Once you find the line that contains "Tell us where your students are going from" in the entries below, give it again along with every following line, unchanged, through the final one.

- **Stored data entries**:
===============

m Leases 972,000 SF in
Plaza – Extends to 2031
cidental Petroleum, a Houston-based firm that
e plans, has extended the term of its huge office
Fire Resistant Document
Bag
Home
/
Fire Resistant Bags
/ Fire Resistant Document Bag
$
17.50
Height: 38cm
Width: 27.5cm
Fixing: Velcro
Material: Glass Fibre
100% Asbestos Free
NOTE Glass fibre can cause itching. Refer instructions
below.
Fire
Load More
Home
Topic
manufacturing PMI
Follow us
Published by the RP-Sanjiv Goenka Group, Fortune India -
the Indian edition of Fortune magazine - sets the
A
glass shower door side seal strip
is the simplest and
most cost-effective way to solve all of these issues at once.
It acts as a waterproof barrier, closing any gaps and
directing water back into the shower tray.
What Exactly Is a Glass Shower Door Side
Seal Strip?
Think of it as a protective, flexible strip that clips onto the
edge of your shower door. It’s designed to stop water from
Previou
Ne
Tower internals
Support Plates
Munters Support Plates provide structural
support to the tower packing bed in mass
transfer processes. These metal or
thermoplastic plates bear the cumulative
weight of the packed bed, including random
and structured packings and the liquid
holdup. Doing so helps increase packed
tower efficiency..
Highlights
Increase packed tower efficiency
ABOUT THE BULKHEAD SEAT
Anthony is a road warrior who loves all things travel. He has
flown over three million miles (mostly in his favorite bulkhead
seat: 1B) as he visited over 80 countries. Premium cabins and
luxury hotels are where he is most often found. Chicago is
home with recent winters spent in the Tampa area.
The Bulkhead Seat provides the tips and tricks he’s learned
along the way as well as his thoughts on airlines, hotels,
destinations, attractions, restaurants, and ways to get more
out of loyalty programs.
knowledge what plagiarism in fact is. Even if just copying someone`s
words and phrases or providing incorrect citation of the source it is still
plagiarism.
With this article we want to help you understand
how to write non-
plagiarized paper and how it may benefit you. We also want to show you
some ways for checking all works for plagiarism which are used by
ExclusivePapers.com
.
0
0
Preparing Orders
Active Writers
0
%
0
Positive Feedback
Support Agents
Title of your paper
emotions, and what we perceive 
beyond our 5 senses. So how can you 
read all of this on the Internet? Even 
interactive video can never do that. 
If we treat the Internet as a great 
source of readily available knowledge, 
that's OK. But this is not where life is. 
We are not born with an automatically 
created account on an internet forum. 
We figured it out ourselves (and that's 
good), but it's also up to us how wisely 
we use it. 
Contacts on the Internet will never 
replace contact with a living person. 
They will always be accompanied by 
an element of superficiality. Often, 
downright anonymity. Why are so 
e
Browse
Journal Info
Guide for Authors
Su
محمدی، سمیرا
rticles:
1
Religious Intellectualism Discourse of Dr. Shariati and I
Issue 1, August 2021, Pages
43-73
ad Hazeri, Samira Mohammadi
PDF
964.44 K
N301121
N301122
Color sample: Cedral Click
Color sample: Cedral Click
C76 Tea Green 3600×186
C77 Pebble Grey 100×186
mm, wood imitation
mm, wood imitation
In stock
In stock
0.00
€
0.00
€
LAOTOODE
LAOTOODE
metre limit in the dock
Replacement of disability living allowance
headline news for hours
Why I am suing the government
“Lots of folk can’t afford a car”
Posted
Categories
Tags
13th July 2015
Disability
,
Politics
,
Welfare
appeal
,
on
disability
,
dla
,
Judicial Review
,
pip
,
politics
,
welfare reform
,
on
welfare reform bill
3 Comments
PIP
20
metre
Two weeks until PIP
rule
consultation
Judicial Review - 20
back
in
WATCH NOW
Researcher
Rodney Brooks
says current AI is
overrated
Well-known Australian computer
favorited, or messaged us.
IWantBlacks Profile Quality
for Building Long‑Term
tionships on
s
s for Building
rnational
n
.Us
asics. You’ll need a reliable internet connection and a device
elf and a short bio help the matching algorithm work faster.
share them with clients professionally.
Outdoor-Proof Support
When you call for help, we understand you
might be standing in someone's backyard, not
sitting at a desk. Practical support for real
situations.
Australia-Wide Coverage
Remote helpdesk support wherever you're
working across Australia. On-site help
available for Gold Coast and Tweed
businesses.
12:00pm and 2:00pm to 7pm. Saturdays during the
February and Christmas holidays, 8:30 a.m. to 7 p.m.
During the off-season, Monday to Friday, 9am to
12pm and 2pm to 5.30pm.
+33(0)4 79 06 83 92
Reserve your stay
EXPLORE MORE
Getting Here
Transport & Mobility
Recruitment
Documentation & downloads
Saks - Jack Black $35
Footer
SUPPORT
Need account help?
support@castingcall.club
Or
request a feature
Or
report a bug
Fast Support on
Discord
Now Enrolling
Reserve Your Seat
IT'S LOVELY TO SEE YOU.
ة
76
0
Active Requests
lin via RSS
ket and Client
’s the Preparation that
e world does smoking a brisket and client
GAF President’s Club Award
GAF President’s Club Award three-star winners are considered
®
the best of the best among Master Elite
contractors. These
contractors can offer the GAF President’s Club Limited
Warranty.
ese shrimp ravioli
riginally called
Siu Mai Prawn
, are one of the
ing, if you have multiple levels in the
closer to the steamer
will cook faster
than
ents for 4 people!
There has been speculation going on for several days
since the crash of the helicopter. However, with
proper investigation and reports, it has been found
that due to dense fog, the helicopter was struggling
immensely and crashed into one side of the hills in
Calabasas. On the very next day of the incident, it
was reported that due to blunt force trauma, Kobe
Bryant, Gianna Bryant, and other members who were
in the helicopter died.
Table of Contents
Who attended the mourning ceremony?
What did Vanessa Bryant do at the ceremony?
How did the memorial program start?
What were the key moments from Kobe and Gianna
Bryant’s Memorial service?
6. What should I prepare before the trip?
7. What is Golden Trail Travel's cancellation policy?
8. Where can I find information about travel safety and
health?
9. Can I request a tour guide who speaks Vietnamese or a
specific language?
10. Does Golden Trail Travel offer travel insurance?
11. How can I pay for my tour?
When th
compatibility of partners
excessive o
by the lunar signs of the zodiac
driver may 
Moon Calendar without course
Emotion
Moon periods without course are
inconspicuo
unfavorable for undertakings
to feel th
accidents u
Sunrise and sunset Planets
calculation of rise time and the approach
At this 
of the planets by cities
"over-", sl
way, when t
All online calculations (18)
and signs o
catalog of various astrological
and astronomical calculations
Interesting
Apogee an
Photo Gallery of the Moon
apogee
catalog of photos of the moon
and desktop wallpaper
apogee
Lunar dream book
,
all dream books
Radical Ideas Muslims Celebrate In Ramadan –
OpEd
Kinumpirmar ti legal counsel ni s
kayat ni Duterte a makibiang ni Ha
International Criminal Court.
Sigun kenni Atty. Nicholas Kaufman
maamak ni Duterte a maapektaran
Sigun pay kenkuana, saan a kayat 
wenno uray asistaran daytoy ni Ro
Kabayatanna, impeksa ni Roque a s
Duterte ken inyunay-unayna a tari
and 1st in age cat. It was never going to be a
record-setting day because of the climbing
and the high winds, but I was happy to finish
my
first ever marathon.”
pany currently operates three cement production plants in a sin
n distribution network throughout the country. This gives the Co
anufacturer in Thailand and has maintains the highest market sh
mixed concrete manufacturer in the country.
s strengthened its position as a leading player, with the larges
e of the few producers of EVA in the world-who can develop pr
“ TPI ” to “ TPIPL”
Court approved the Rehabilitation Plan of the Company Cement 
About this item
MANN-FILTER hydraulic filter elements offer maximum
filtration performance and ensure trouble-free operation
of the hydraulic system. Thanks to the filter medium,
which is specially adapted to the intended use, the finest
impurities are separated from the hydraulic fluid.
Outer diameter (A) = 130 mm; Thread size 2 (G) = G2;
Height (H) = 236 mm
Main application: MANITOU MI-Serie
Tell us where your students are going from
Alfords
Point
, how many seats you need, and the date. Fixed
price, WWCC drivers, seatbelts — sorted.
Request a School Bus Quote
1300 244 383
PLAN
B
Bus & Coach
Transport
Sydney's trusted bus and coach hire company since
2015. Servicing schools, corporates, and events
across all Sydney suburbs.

===============

- **Result**:
Tell us where your students are going from
Alfords
Point
, how many seats you need, and the date. Fixed
price, WWCC drivers, seatbelts — sorted.
Request a School Bus Quote
1300 244 383
PLAN
B
Bus & Coach
Transport
Sydney's trusted bus and coach hire company since
2015. Servicing schools, corporates, and events
across all Sydney suburbs.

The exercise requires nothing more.